The flames were eating away at the door now, the snapping and crackling of the wood as it burned sounding along with the sounds of the roaring fire.

 

“Tear out the screen, we’re going to have to climb down!” Harley shouted to the others, quickly grappling for his backpack and swiping a few important items into the back. A teddy bear, a baby blanket, and an old pacifier- to which a hospital band was tied onto. 

 

Once finishing, he hurried around the room, tearing the sheets from the bed and tying them together with the strongest knots he knew of. The door was moments from collapsing, the wood at the last of it integrity, the flames winning easily. 

 

“Take this end.” He told one of the boys, Michael and newly thirteen (like himself), as he handed him one end of this makeshift rope. 

 

There was a tree just outside their window, and a rather large one for being in central Queens. Many nights the boys had complained to each other about its branches, and how they would scratch against the glass of the window and keep the rooms occupants up at night, Now, however, Harley couldn’t be more thankful for that tree. 

 

Making quick work of it, he moved to lean out of the window, the screen long since removed by the other boys, and secured one end of the length of sheets to the branch. He tied it three times, just to be sure. 

 

“Roy, you first.” He said, motioning to the youngest of the room; eleven and just missing the cut off of the youngest boys’ room. “Grab the sheet between your hands and slide down. You’ll need to hold on very tightly. Once your at the bottom, run at least thirty feet away, don’t wait for us.” Harley instructed. 

 

Roy nodded, his eyes wide with fear as he made to crawl out of the window. The door to the room moaning as he did so. Within seven seconds, Roy was sliding down and out of sight. 

 

Eric was next. Then Michael, who had put up a small fuss and tried to insist Harley go before him. The slightly older of the two had refused.

 

Harley took one last look at their smoke filled, and now empty,  room. He was barely able to see through the air now, the thickness of it making it difficult to take a proper breath.
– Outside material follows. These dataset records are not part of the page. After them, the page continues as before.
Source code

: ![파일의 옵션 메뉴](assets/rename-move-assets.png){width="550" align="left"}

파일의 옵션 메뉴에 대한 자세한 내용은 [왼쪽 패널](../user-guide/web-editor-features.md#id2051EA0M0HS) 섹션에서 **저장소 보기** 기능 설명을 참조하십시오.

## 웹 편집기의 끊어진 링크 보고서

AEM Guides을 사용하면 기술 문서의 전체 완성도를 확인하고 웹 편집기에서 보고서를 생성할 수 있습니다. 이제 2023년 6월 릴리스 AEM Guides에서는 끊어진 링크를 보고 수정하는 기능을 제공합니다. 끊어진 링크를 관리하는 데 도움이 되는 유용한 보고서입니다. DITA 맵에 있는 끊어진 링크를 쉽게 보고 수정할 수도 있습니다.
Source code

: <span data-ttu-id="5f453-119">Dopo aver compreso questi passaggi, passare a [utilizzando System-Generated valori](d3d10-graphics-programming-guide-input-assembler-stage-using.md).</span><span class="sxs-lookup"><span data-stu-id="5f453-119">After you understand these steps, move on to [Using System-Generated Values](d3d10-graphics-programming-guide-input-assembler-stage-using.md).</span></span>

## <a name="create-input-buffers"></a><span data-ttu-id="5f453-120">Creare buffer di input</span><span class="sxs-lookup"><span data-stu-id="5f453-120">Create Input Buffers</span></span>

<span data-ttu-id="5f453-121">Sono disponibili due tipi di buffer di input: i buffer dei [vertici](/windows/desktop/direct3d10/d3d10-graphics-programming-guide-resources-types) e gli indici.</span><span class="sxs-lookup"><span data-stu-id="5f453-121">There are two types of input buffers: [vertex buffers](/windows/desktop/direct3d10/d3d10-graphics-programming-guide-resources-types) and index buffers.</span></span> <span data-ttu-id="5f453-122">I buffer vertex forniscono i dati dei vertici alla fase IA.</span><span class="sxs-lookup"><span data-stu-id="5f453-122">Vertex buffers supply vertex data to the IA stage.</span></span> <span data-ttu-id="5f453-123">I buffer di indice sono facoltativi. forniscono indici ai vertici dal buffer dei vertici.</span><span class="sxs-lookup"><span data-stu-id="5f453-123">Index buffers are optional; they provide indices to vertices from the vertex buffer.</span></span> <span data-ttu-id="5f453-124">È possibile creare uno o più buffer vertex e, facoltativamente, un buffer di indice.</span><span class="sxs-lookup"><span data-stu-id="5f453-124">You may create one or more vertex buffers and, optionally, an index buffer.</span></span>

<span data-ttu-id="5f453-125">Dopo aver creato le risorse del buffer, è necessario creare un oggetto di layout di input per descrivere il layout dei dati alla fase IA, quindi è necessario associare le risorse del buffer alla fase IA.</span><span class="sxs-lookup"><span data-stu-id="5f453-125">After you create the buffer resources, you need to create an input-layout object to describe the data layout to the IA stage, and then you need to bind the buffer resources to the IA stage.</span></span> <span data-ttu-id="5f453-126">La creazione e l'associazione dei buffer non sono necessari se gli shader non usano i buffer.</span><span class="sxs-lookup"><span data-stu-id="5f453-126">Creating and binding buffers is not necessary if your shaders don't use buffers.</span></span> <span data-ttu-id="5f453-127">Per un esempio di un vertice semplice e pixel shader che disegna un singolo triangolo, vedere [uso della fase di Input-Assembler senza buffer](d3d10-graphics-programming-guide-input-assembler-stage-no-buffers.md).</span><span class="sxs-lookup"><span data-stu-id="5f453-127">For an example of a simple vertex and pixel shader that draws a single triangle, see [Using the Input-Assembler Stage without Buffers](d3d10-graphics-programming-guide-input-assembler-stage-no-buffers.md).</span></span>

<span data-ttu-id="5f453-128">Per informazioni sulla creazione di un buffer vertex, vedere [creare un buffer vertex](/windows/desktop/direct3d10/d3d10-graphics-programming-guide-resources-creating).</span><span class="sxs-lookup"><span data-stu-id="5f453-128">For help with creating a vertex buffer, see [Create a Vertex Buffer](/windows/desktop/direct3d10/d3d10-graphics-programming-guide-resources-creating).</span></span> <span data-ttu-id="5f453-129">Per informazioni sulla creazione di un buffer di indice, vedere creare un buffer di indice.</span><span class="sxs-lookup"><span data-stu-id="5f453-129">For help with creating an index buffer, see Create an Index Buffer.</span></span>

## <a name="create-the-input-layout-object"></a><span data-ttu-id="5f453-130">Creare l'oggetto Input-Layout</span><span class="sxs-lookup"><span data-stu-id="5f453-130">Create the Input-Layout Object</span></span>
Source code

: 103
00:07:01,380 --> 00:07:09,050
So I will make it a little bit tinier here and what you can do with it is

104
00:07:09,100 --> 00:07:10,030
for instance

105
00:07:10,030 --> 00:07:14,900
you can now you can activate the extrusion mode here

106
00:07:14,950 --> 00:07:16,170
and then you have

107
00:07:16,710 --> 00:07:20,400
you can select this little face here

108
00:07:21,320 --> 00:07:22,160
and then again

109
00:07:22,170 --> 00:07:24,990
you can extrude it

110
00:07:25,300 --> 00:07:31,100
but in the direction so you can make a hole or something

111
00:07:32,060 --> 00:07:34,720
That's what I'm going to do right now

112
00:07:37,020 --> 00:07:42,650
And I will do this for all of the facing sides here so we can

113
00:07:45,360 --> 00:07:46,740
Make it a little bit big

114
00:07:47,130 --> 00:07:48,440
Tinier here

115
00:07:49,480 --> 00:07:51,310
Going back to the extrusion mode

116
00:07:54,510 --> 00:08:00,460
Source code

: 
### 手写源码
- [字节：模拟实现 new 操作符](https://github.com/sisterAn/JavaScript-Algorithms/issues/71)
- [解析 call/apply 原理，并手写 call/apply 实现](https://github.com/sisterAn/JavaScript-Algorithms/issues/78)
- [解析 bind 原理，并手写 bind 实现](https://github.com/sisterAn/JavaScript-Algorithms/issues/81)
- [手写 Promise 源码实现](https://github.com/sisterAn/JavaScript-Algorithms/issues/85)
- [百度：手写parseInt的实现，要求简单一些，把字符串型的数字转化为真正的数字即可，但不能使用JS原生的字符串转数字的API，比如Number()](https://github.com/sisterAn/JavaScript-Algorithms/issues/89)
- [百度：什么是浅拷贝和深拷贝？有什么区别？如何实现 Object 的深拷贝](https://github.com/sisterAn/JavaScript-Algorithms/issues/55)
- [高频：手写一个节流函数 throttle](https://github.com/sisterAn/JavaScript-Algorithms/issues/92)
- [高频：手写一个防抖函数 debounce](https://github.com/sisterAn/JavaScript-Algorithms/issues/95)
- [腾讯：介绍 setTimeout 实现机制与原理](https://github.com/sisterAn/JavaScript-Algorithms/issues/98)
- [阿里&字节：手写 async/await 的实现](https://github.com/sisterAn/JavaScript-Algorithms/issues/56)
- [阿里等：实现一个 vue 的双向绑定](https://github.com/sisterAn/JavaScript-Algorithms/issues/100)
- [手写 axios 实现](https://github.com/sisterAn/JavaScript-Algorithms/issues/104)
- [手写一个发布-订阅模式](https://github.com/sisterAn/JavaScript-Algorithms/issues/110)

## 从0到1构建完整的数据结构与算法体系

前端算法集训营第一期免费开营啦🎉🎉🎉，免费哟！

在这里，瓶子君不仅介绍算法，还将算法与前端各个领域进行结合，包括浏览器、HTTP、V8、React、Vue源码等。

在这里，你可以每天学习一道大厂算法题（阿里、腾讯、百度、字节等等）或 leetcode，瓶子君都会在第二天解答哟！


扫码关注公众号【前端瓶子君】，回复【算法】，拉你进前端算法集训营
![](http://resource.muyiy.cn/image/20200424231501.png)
For the first time in two months, he was extremely thankful of the social workers decisions to send the twelfth boy of their home to foster care. After all, the room for the younger boys was all the way down the hall. 

 

There was another groan from the wood behind him and a pop as one of the metal hinges bent from the heat. In the last few seconds possible, Harley took hold of the sheets and, just as the door exploded, he jumped.